El amor tiene muchas caras, y Malick propone otro triángulo amoroso, donde el tercer vértice es el viudo John Rolfe. Y no toma caminos fáciles para, con sus típicos trazos impresionistas y el uso de la voz en off, pintar el entusiasmo y la pasión juveniles, a los que sigue la madurez que dan un hogar y la maternidad, sugiriendo que la vida es rica en matices, y que hay que saber tomar en libertad las decisiones adecuadas. En esta ocasión el cineasta trenza pensamientos masculinos y femeninos, donde Smith es el hombre inseguro, anhelante de felicidad, y Rolfe el experimentado, que encuentra una «piedra preciosa» que delicadamente intentará «adquirir».
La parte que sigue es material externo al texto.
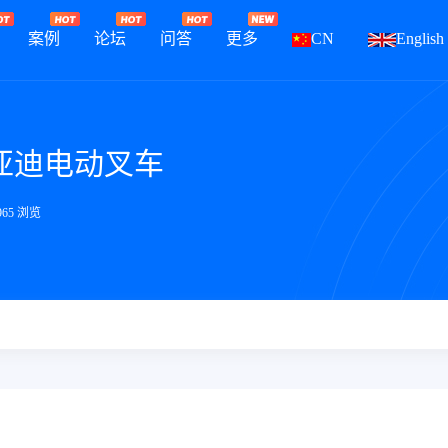
案例
论坛
问答
更多
CN
English
亚迪电动叉车
965 浏览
Con El árbol de la vida (The Tree of Life, 2011), Malick   ganó la Palma de Oro en Cannes. Y la unanimidad reverencial hacia su obra, que había empezado a resquebrajarse con El nuevo mundo, se vio sacudida nuevamente, lo mismo que ha ocurrido con su último film To the Wonder(2012). ¿Qué ha pasado? La coherencia del autor es innegable. Quizá sus aspiraciones artísticas han subido varios grados, y la búsqueda de la trascendencia resulta más nítida que nunca, lo que no ha agradado a todo el mundo. El árbol de la vida es una película muy ambiciosa. Porque el seguimiento de una familia cristiana en Texas, en los años cincuenta, tres hermanos y los padres, deviene en inesperada cosmovisión, todo está conectado, lo grande y lo pequeño, formamos parte de un plan; singular plegaria y confesión de fe, donde se discurre sobre el sentido de la existencia, y se muestra que la vida ordinaria está trenzada de dolor, amor y perdón, donde el desaliento, la culpabilización del otro y el conformismo reduccionista son tentaciones frecuentes ante la experiencia del mal, «hago lo que no quiero». Pero no falta la gracia, y sobre todo ello se reflexiona, voz en off «again», con imágenes de gran belleza que remiten a los orígenes, cómo empezó todo, y al final, cómo acabará, de modo que el inmenso telón de fondo recuerda que las personas son importantes, pero cada una es solo una pequeña parte de algo más grande que les sobrepasa. Una vez más la banda sonora es fascinante, a la partitura original se suman fragmentos de música clásica exquisitamente seleccionados.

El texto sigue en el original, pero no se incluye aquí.